KINGSTON, RI Erosion is a significant problem on highway embankments in New England. To mitigate erosion on the regions' highways, slopes are seeded with a grasslegume mixture that usually including red fescue, a grass preferred for its drought-tolerance and ability to thrive in acidic, infertile soil. "A mixture of red fescue, perennial ryegrass, and kentucky bluegrass is planted to stabilize the soil, but only the red fescue survives long term on slopes", noted Rebecca Nelson Brown, lead author of a report in HortScience. Brown and a team from the Department of Plant Sciences at the University of Rhode Island designed a study to identify alternative grass species that could help anchor slopes and prevent costly erosion.

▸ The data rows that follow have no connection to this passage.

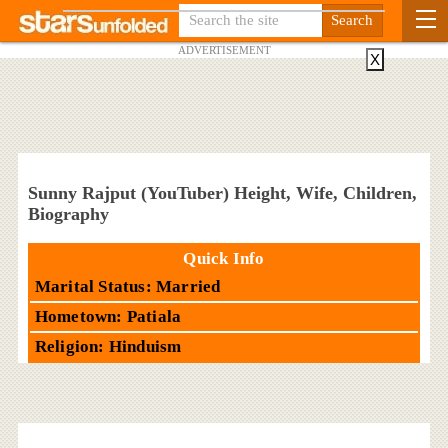
ADVERTISEMENT
X
Sunny Rajput (YouTuber) Height, Wife, Children,
Biography
Quick Info
Marital Status: Married
Hometown: Patiala
Religion: Hinduism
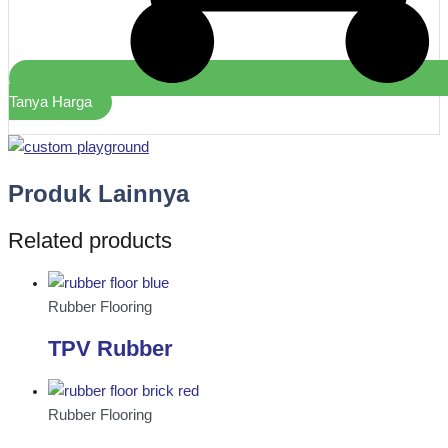
Tanya Harga
Produk Lainnya
Related products
Rubber Flooring
TPV Rubber
Rubber Flooring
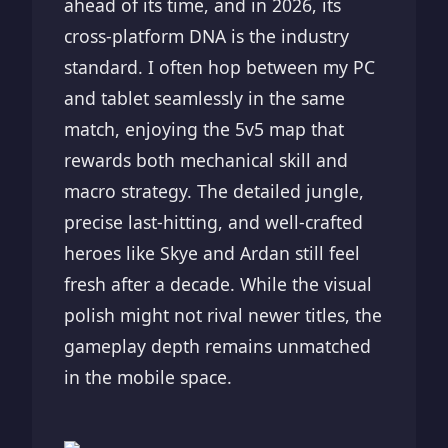
ahead of its time, and in 2026, its
cross-platform DNA is the industry
standard. I often hop between my PC
and tablet seamlessly in the same
match, enjoying the 5v5 map that
rewards both mechanical skill and
macro strategy. The detailed jungle,
precise last-hitting, and well-crafted
heroes like Skye and Ardan still feel
fresh after a decade. While the visual
polish might not rival newer titles, the
gameplay depth remains unmatched
in the mobile space.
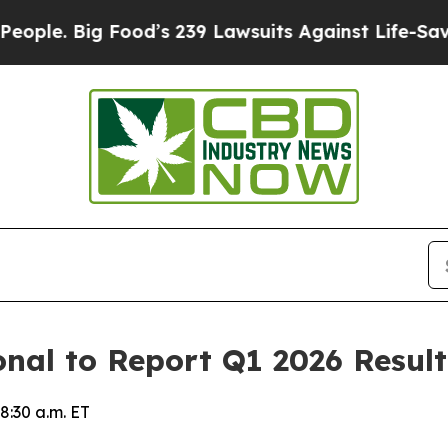
. Big Food’s 239 Lawsuits Against Life-Saving Pol
onal to Report Q1 2026 Resul
8:30 a.m. ET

Twenty-two grass species were included in the study conducted in the greenhouse at the Skogley Turf Research Center of the University of Rhode Island, and in additional roadside trials on the shoulder of a nearby state highway. Since federal highway policy strongly encourages the use of native vegetation in highway right-of-ways, the researchers tested grasses native to southern New England, comparing rooting depth, plant height, and adaptation to roadside conditions. Sixteen native grasses and five amenity grasses with red fescue were tested.
Roadside embankments are generally constructed of subsoil and gravel, over which 2 to 6 inches of topsoil is spread. The subsoils are very stony with coarse-textured loamy sand between the rocks; topsoil ranges from medium textured silt to sand. Red fescue is shallow-rooted with most of the root mass confined to the topsoil layer. When root growth is concentrated in a shallow mat with a sharp boundary in the soil profile, slope failure is likely to occur beneath the mat. Identifying alternative grasses that feature more even distribution of root mass with depth could help provide better slope stabilization.